Let $f$ be defined on $[0,1]$ by $f(x):=1$ if $x \not= 1$ and $f(1):=0$, Show that the Darboux Integral exist and find its value.
I know I want my partition to be $P_\epsilon := (0, 1-\epsilon/2, 1+\epsilon/2,2)$
I'm having trouble defining my Upper sum and Lower sum is this correct?

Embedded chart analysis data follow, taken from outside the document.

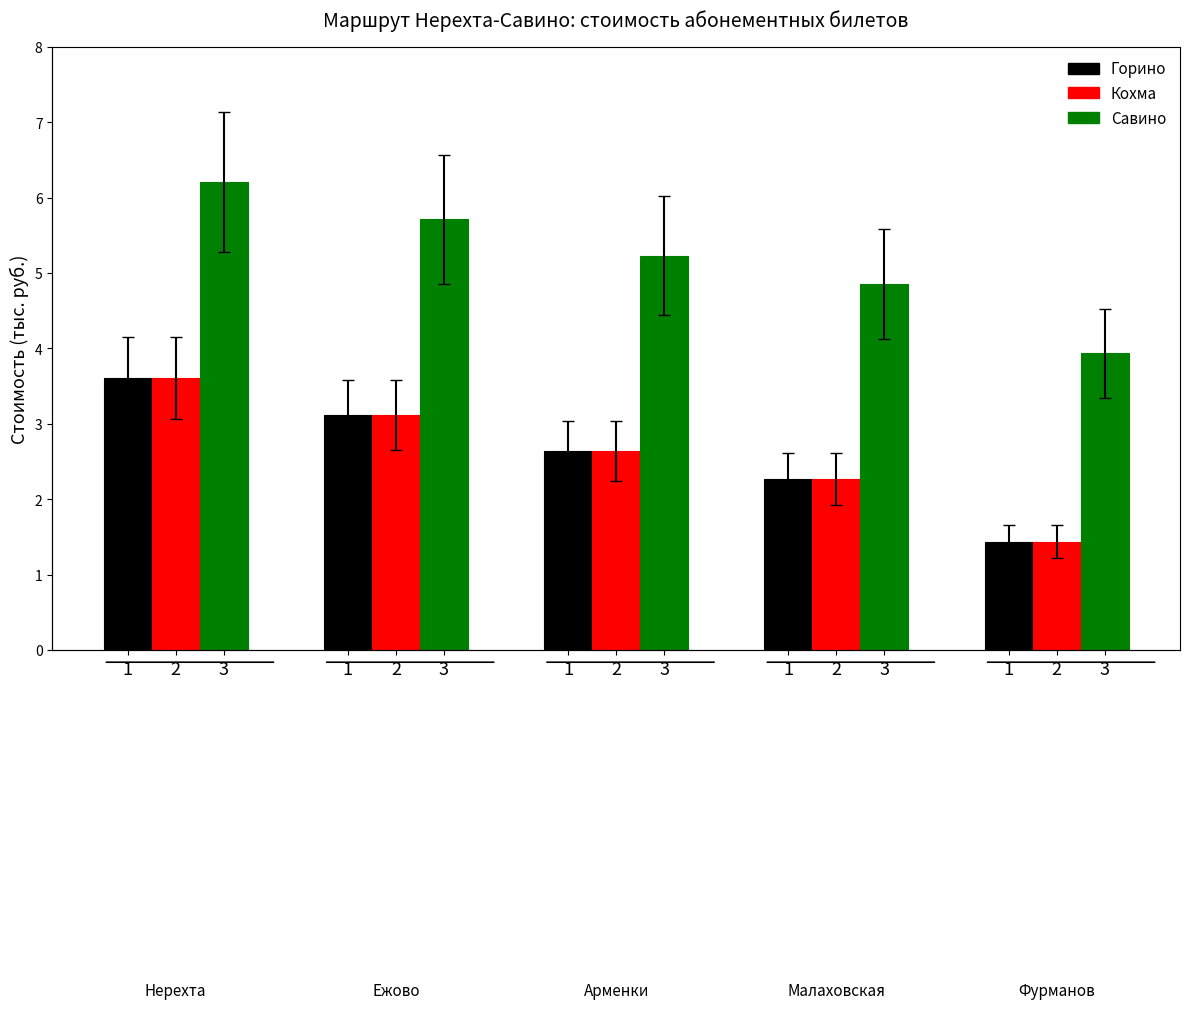

Is it true that Горино equals 3.6 at 1?

True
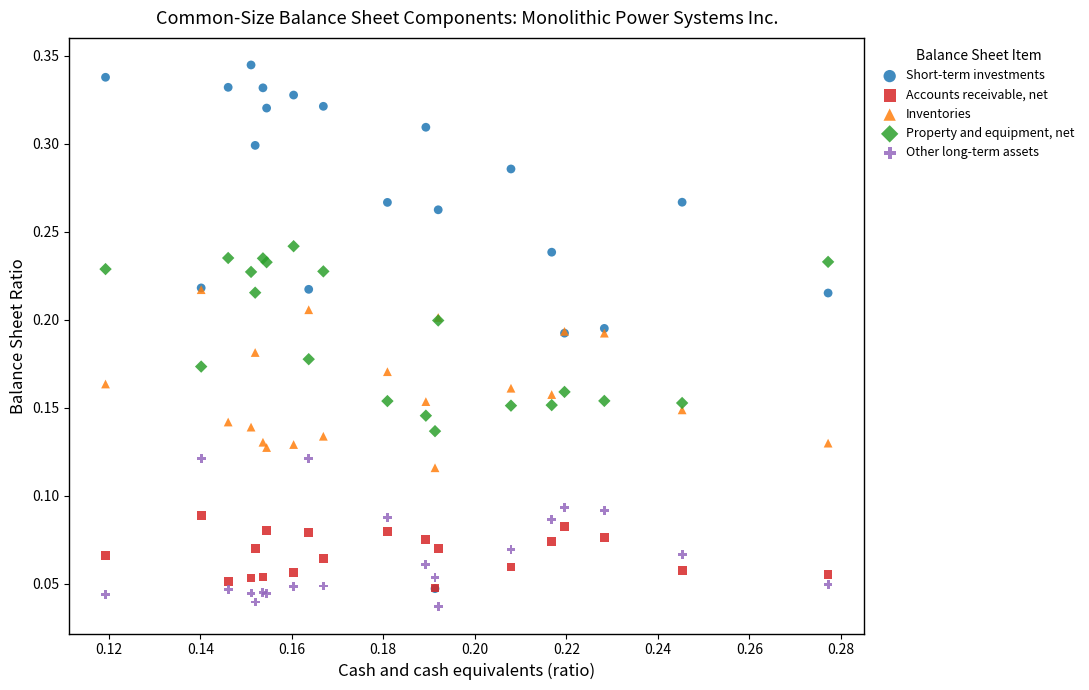

What are all the series names shown in the legend?

Short-term investments, Accounts receivable, net, Inventories, Property and equipment, net, Other long-term assets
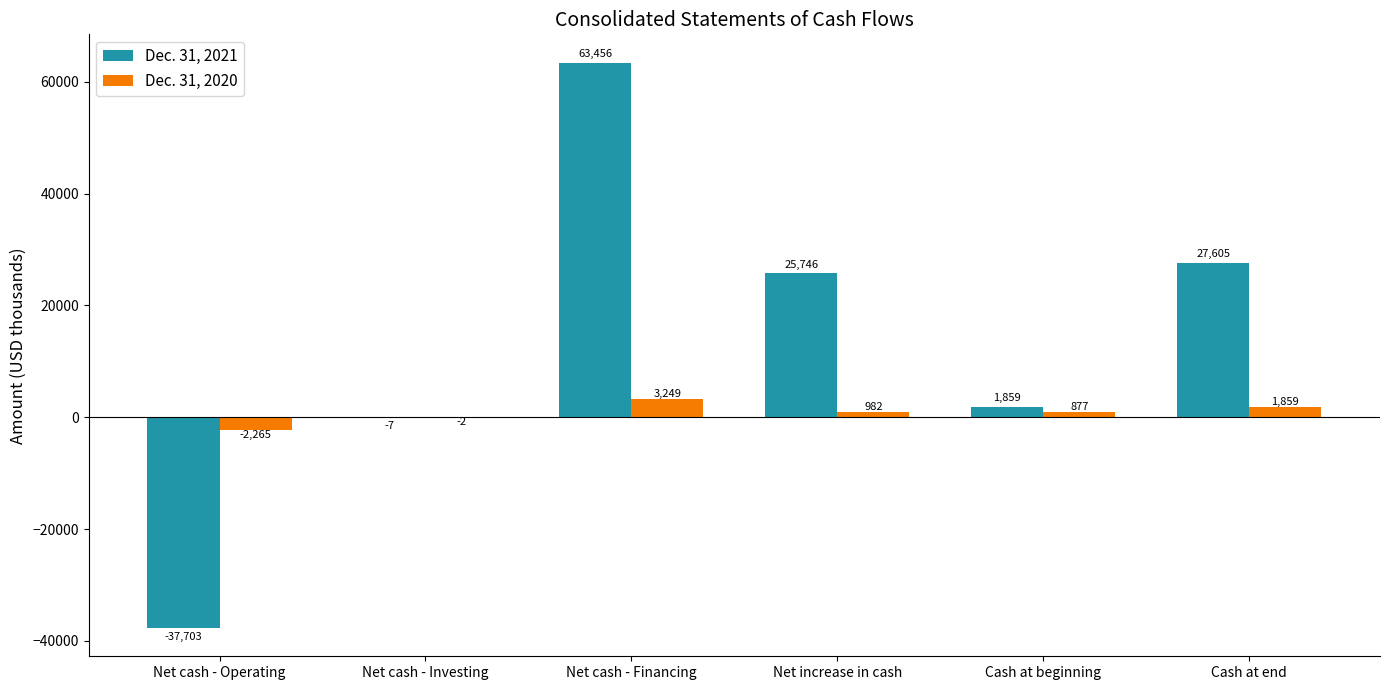

At which category does the chart reach its peak across all series?

Net cash - Financing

Define the partition $P_\epsilon := (0, 1-\epsilon/2, 1+\epsilon/2,2)$ then we get the lower sum $L(f, P_\epsilon)= 1(1-\epsilon/2)+ 1(1+\epsilon/2 -(1-\epsilon/2)) + 2(1-\epsilon/2) = 1-\epsilon/2 + \epsilon + 2(1-\epsilon/2)=1-\epsilon/2 +\epsilon +2-\epsilon=3-\epsilon/2$
therefore the lower integral satisfies $L(f)\ge3$
Similarly we get the upper sum $U(f,P_\epsilon)= 1(1-\epsilon/2)+ 2(1+\epsilon/2 -(1-\epsilon/2)) + 2(1-\epsilon/2)=3+ \epsilon/2$
Therefore the upper integral satisfies $U(f)\le3$
Thus $L(f)=U(f)=3$ and the Darboux integral of f is $\int_0^2 f=3$
There are some mistakes in your question as the integral has a value of $2$ and not $3$
Here's an easier and more clear way of showing that $f$ is integrable on $[0,2]$:
Let $P=\{t_o,...,t_{j-1},t_j,...,t_n\}$ be a partition of $[0,2]: t_{j-1}<1<t_j$
$\implies$
The lower sum is $L(f,P)=\sum_{i=1}^{j-1}{m_i(t_i-t_{i-1})}+m_j(t_j-t_{j-1})+\sum_{i=j+1}^{n}{m_i(t_i-t_{i-1})}$
The upper sum is $U(f,P)=\sum_{i=1}^{j-1}{M_i(t_i-t_{i-1})}+M_j(t_j-t_{j-1})+\sum_{i=j+1}^{n}{M_i(t_i-t_{i-1})}$
$\implies U(f,P)-L(f,P)=t_j-t_{j-1}$
Let $\epsilon > 0$
So for $P$ such that $t_{j-1}<1<t_j, t_j-t_{j-1}< \epsilon$ we have that $U(f,P)-L(f,P)< \epsilon$
This means that $f$ is integrable on $[0,2]$
Also, it is obvious that $L(f,P) \le 2 \le U(f,P)$ $\forall P$ partition of $[0,2]$
So $\int_{0}^{2} {f}=2$